Oxalic acid (H2C2O4) can be used to remove rust according to the following balanced equation:
Fe2O3 + 6H2C2O4 --> 2Fe(C2O4)33- +3H2O + 6H+
Calculate the number of grams of rust that can be removed by 5.00 x 102 ml of a 0.122M solution of oxalic acid.
My first thought is since when is rust IronIII oxide?
Ok, how many moles of oxalic acid?
moles=.500l*.122=you do it.
Now, moles of IronIIIoxide=moleacid *6)
Then, convert moles of ironIII oxide to grams.
6.6 grams of rust
To calculate the number of grams of rust that can be removed by a given volume of oxalic acid solution, you need to follow these steps:
Step 1: Convert the volume of the oxalic acid solution from milliliters (mL) to liters (L).
To convert milliliters to liters, you divide the given volume by 1000:
5.00 x 10^2 mL ÷ 1000 = 0.500 L
Step 2: Calculate the number of moles of oxalic acid in the solution using the molarity (M) and volume (V) of the solution.
The equation is: moles = Molarity x Volume
moles = 0.122 M x 0.500 L = 0.061 mol
Step 3: Use the balanced equation to determine the ratio of moles of rust (Fe2O3) to moles of oxalic acid (H2C2O4).

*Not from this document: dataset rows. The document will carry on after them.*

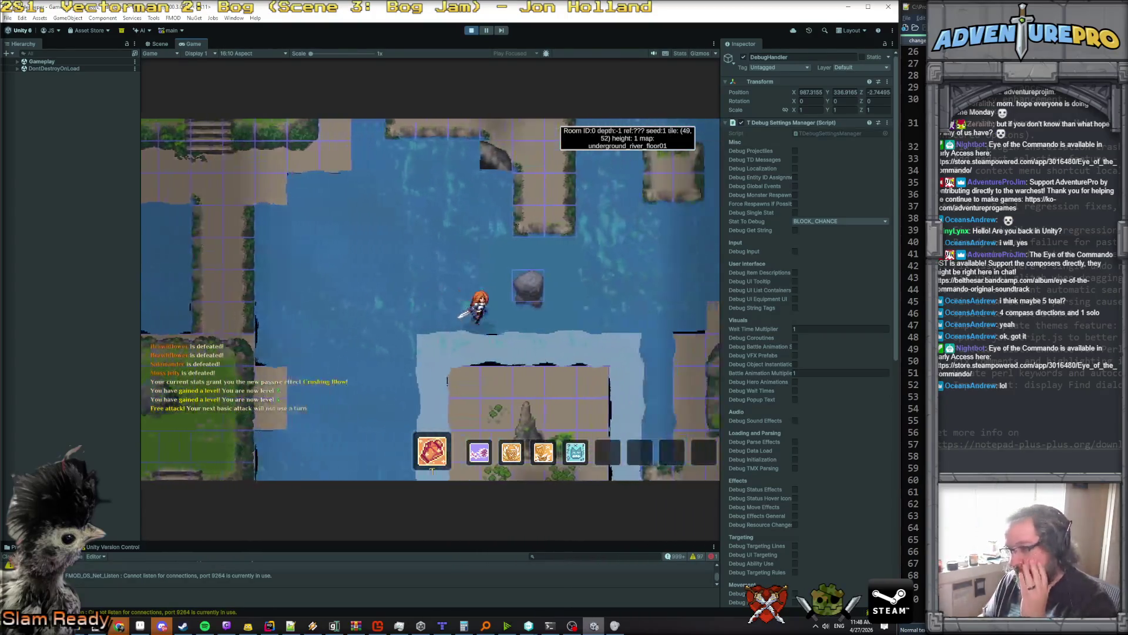
{"action": "key", "text": "Up"}
{"action": "key", "text": "Up"}
{"action": "key", "text": "Up"}
{"action": "key", "text": "Left"}
{"action": "key", "text": "Left"}
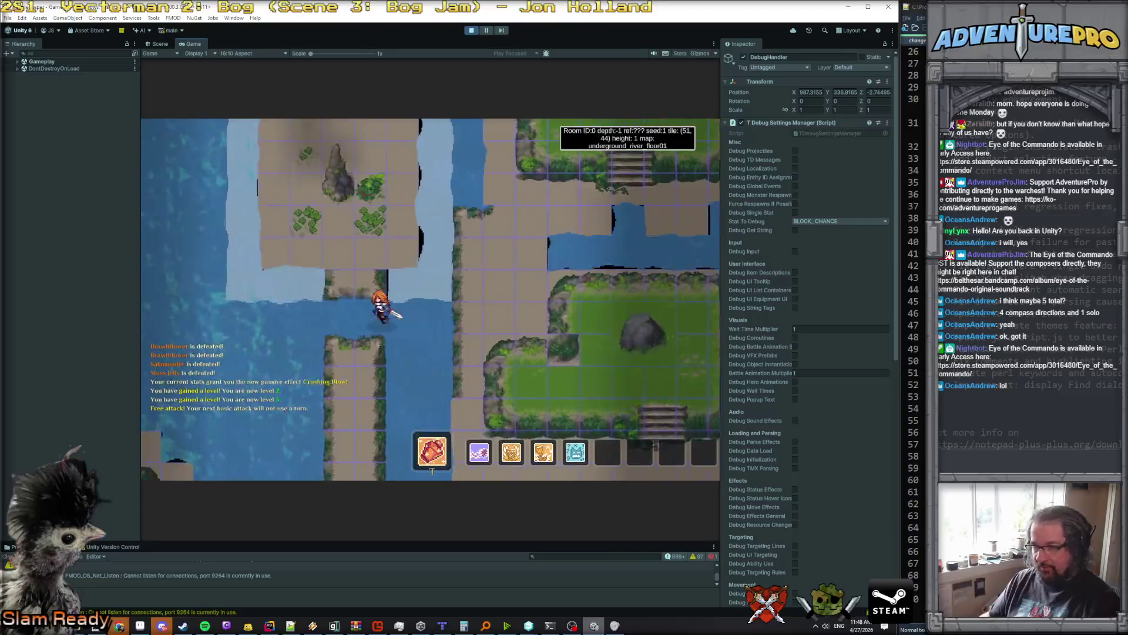
Step: Walk the hero up, hop across the river onto the marked tile, and follow the walkway to (66, 46)
{"action": "key", "text": "Up"}
{"action": "key", "text": "Up"}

From the balanced equation, the stoichiometric ratio is:
1 mol Fe2O3 : 6 mol H2C2O4
Step 4: Convert moles of oxalic acid to moles of rust using the stoichiometric ratio.
moles of rust = 0.061 mol H2C2O4 x (1 mol Fe2O3 / 6 mol H2C2O4) = 0.0102 mol Fe2O3
Step 5: Calculate the molar mass of Fe2O3.
The molar mass of Fe2O3 is the sum of the atomic masses of iron (Fe) and oxygen (O), taking into account the subscripts in the formula:
2(55.845 g/mol Fe) + 3(16.00 g/mol O) = 159.69 g/mol
Step 6: Calculate the mass of rust using the moles of rust and the molar mass of Fe2O3.
mass of rust = moles of rust x molar mass of Fe2O3
mass of rust = 0.0102 mol Fe2O3 x 159.69 g/mol = 1.63 g
Therefore, 5.00 x 10^2 mL of a 0.122 M solution of oxalic acid can remove approximately 1.63 grams of rust.